Monday, June 8, 2009

Expensive meat and a Modigliani.

Hello Jeanne Hebuterne, pleasure to meet you.

Barefoot at a drafting table. Grandma's gifted denim shirt draped loosely, sans bra, sans everything except this shirt that has so easily become a front runner in my weekend wardrobe. Thank you Helen for this shirt. I woke to the sounds of my Thom making espresso and ironing a shirt before work, hustle bustling before the clock struck eight thirty. With a surprisingly clear head and a happy heart, I lay and listened to him, feeling like the luckiest lady in all the land. Rain fell, and is still falling and all I keep returning to in thought is how beautiful Stef looked last night on her most precious day of her life. My dear friend and coworker a la Pear (amix), got hitched last night to the lovely Emery. They will have a good (looking) life and good (looking) long-haired babies. They were kind enough to request my humble hand a la candid photography and I obliged with thanksgiving. Sadly my camera decided to malfunction the day before the wedding but all was saved by my friend Tristan who supplied one of his cameras at the last minute. Thankfully our cameras are very nearly twins, so hopefully not all was lost in the switch. I will find out tomorrow, I suppose.

Anyway, the wedding. It was a Sunday wedding made up of babes, youth, good taste, warmth, laughter, good food, style, creativity and good music. What more could a bride ask for? She looked stunning in lace and her attendants looked stunning in their bright coral, baby blue and magenta frocks with tulle galore. I was lucky enough to be whisked away with the babe wedding party straight away following the ceremony to an undisclosed location via the vintage limousine. We pulled up in front of a brick mansion with an impressive red front door filled to the brim with chandeliers, Persian rugs, an original Modigliani, a full suit of armor and an Egyptian mummy. There was even a bust of Queen Nefertiti which looked pretty damn similar to the one at the Egyptian museum in Berlin. Yes, a mummy. I found a bowler hat, a top hat, an ancient telephone from the land before time, an upright grand piano in pristine condition begging to be played, porcelain galore, statues and busts on every surface, mantels laden with weird instruments, two cellos, more chandeliers, orchids, one Monet (!), and a slew of other oil paintings that were beyond my comprehension. Every inch of wall space was covered. I had never seen the like. Ever.

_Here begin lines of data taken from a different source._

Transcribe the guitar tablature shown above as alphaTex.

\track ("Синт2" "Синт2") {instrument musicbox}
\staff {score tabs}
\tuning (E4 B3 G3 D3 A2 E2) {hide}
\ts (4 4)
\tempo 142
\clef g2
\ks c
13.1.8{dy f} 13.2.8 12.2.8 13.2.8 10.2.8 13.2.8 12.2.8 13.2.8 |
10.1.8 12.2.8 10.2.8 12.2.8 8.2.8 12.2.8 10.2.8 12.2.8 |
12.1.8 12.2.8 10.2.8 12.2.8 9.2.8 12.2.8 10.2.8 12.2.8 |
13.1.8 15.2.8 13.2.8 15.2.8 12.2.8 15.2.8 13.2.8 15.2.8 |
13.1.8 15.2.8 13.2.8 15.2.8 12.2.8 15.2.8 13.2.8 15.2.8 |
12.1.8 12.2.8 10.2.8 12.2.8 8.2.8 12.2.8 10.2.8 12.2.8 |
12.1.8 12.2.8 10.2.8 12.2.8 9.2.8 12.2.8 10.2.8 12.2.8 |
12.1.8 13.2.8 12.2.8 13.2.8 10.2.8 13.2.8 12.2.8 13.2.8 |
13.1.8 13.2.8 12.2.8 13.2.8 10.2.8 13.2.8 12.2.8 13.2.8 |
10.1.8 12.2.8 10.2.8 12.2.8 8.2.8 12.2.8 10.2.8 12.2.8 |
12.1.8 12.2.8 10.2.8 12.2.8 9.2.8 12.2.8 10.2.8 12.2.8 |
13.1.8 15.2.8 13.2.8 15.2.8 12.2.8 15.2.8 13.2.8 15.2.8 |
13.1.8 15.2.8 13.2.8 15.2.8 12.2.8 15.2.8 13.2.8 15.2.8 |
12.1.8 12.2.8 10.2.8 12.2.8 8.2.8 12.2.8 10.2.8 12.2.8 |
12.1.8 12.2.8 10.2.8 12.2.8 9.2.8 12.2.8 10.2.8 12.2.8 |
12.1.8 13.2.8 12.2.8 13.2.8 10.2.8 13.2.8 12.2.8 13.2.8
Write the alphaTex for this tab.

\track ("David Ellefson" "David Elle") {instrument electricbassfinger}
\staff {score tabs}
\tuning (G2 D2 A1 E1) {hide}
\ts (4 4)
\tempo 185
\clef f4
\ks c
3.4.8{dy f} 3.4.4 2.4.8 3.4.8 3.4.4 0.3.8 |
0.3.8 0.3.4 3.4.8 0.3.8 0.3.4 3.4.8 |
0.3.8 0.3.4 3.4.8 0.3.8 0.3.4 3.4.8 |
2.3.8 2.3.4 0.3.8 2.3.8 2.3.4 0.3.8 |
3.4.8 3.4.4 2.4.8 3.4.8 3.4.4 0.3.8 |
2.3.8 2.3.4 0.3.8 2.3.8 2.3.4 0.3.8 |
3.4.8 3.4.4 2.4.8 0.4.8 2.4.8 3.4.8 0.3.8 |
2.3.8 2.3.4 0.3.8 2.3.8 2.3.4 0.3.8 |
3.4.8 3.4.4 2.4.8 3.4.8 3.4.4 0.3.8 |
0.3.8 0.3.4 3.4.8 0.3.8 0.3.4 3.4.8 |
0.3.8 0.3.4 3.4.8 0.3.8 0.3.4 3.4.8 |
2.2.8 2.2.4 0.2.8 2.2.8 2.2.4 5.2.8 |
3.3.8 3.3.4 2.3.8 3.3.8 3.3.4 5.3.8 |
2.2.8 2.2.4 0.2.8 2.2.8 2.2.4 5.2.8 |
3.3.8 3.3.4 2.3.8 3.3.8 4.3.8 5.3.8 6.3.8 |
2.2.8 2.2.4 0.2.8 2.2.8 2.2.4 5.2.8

All of this belonging to a tiny Eastern European jeweler with a similar stature to that of my eight year old cousin Alex (except much fatter and hairier), whose name was John. John the jeweler, proud owner of four Rolls Royce, one vintage Jaguar and married to a now-dead Hungarian ballerina named Olana. "She was a real beauty. Damn shame her heart stopped beating one night in winter". Damn shame. Beautiful. I walked through that home with my mouth agape, a thousand unwritten stories racing through my head as the smell of a Sunday pot roast wafted through the rooms and hung in the air with a welcomed heaviness.

The smell of expensive meat, dust and orchids.

The sun room was the most impressive. A room smaller than the rest leaning against the brick work of the back of the mansion like a child hanging on a woman's hip. The sun room, about 8'x8' square was filled to the brim with every kind of plant known to man, windows for walls, and two sets of skinny French doors (my favorite type of door) leading into the kitchen and great room, also made of delicate glass. Skimming just above my top bun (about 5'11" above the hardwood) hung thirty odd chandeliers in all their bejewelled, bedazzled glory. Hanging crystals in the high hundreds. The light was unbelievable. Only five out of the thirty were connected to an electrical source. Seeing that room for the first time was pure insanity. My breath caught, arm hair stood to attention, eyes swallowing imagery as fast as the Rolodex of my mind could process. After I ran out of film (aggggggggh!!!!) and my other camera stopped working, the wedding party did their thing with the digital photographer and I wandered around until I found John in the kitchen. He sat comfortably in one of his many Eero Saarinen tulip chairs surrounded by knickknacks from around the globe. He stirred his tea and I drilled him about his house. Seventeen bathrooms, eleven bedrooms, thirty two fireplaces, one hundred and seven chandeliers, four garages, one bazillion bricks, three floors and five living rooms, all built in 1901. I will never forget it, as long as I live. To Stef and Emery, thank you is not enough.

The painting featured at the top of this post was the Modigliani piece I spotted on the west wall of John's great room, just below eye level in an ornate golden frame which coincidentally, happens to be one of my favorite paintings of all time: Portrait of Jeanne Hebuterne.

I want to go back.
I want to go back.
I want to go back.

To say the very least, their wedding pictures will not be your run of the mill Jumping-in-the-Exchange District bologna (no offense to anyone who is into that jazz). For whatever it is worth, my sincerest congratulations go out to the couple with the best taste in town. Bologna is for the unimaginative; pot roasts are the new black.

Wishing I was a Hungarian ballerina, yours truly, Meg.